Set exercise a -
Quote the following profile of boxer Mark Petrovskii in full, word for word.

=== Text to read ===

Mark Petrovskii

Personal information
- Born: 1 January 1999 (age 27) Sorsk, Khakassia, Russia
- Height: 6 ft 1 in (185 cm)

Boxing career
- Weight class: Heavyweight;
- Stance: Southpaw

Boxing record
- Total fights: 7
- Wins: 7
- Win by KO: 5

Medal record
Men's amateur boxing
Representing Russian Boxing Federation
IBA World Championships
| Gold medal – first place | 2021 Belgrade | Super heavyweight |

= Mark Petrovskii =

Russian boxer (born 1999)

Mark Petrovskii (born 1 January 1999) is a Russian professional boxer.

===

Set exercise b -
Print the stretch from the start of the listing below through the line containing "purple square: rotated 15", both ends included, verbatim.

=== Supplied information ===

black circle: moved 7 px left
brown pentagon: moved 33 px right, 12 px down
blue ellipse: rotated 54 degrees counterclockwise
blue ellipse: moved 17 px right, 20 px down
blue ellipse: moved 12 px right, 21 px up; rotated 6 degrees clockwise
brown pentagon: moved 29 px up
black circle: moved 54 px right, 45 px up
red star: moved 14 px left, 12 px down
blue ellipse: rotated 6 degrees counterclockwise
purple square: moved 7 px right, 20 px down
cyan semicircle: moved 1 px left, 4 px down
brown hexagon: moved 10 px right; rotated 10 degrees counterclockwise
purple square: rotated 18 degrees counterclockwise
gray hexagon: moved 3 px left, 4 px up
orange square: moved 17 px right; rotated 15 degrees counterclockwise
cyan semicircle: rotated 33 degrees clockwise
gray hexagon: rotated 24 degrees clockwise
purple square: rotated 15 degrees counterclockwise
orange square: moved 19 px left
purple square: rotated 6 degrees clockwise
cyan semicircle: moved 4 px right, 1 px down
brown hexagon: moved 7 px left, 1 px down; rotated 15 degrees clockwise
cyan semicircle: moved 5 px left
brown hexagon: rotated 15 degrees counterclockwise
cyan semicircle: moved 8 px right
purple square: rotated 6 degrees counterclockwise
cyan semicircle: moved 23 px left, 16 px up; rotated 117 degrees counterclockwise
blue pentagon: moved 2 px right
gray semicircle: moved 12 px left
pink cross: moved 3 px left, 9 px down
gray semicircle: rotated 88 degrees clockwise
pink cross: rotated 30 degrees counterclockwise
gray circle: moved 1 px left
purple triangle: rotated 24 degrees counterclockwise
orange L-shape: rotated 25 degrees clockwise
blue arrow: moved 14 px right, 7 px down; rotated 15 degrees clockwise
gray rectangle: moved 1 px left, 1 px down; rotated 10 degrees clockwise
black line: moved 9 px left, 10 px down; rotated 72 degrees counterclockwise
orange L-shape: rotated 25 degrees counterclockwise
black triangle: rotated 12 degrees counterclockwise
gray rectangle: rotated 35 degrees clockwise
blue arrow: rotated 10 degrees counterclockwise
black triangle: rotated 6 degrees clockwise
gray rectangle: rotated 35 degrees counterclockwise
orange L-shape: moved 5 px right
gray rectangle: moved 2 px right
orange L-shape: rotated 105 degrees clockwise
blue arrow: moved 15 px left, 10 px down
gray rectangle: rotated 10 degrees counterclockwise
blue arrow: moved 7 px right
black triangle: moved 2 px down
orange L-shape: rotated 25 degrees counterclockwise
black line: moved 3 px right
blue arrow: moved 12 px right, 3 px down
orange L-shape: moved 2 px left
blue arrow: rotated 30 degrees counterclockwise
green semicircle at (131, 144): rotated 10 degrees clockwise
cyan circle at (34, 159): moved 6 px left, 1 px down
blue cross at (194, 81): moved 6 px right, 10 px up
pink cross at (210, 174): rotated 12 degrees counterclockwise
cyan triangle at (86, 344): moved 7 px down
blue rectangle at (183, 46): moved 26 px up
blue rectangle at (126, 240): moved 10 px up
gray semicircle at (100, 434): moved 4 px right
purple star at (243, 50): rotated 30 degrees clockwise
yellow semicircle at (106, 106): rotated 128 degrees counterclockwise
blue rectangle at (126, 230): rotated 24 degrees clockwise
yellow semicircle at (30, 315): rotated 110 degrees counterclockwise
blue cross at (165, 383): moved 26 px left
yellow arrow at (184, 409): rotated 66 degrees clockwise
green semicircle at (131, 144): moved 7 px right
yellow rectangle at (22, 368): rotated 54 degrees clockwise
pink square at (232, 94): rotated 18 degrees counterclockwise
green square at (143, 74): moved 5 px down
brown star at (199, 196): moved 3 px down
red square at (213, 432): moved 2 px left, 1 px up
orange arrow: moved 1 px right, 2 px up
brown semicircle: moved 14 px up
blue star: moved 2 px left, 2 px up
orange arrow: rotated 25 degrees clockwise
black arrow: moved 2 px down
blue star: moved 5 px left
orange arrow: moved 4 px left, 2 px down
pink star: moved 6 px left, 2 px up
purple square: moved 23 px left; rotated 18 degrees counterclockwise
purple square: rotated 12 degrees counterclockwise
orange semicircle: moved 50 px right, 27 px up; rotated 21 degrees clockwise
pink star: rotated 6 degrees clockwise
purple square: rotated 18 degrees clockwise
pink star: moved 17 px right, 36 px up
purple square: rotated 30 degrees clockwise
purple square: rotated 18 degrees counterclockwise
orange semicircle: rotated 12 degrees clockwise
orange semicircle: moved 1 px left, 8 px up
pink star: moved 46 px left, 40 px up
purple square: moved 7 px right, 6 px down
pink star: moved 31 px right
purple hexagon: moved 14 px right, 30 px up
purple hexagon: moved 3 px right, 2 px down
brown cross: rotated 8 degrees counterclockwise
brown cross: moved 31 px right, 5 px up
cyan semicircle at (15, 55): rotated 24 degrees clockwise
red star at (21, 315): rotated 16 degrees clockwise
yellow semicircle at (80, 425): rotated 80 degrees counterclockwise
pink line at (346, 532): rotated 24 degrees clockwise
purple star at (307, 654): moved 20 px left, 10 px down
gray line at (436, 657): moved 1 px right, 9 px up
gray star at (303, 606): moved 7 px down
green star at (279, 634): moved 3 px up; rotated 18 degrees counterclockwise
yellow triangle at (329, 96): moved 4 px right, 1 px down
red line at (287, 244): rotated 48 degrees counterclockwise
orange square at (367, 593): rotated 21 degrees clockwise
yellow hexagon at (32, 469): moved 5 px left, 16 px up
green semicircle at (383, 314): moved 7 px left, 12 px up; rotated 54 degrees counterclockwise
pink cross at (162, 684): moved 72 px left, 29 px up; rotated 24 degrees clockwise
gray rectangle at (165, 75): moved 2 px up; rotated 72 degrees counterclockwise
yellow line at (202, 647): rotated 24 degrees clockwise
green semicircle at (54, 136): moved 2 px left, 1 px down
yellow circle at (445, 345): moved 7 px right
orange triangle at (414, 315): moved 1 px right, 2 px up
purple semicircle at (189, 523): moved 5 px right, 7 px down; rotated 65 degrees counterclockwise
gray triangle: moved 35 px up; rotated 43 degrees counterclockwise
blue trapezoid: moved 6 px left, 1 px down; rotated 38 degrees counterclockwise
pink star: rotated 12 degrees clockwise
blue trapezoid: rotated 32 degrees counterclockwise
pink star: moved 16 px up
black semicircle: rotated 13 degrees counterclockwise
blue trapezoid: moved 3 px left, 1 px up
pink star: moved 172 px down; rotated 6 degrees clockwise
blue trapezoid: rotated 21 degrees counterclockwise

===

Full output a -
Mark Petrovskii

Personal information
- Born: 1 January 1999 (age 27) Sorsk, Khakassia, Russia
- Height: 6 ft 1 in (185 cm)

Boxing career
- Weight class: Heavyweight;
- Stance: Southpaw

Boxing record
- Total fights: 7
- Wins: 7
- Win by KO: 5

Medal record
Men's amateur boxing
Representing Russian Boxing Federation
IBA World Championships
| Gold medal – first place | 2021 Belgrade | Super heavyweight |

= Mark Petrovskii =

Russian boxer (born 1999)

Mark Petrovskii (born 1 January 1999) is a Russian professional boxer.

Full output b -
black circle: moved 7 px left
brown pentagon: moved 33 px right, 12 px down
blue ellipse: rotated 54 degrees counterclockwise
blue ellipse: moved 17 px right, 20 px down
blue ellipse: moved 12 px right, 21 px up; rotated 6 degrees clockwise
brown pentagon: moved 29 px up
black circle: moved 54 px right, 45 px up
red star: moved 14 px left, 12 px down
blue ellipse: rotated 6 degrees counterclockwise
purple square: moved 7 px right, 20 px down
cyan semicircle: moved 1 px left, 4 px down
brown hexagon: moved 10 px right; rotated 10 degrees counterclockwise
purple square: rotated 18 degrees counterclockwise
gray hexagon: moved 3 px left, 4 px up
orange square: moved 17 px right; rotated 15 degrees counterclockwise
cyan semicircle: rotated 33 degrees clockwise
gray hexagon: rotated 24 degrees clockwise
purple square: rotated 15 degrees counterclockwise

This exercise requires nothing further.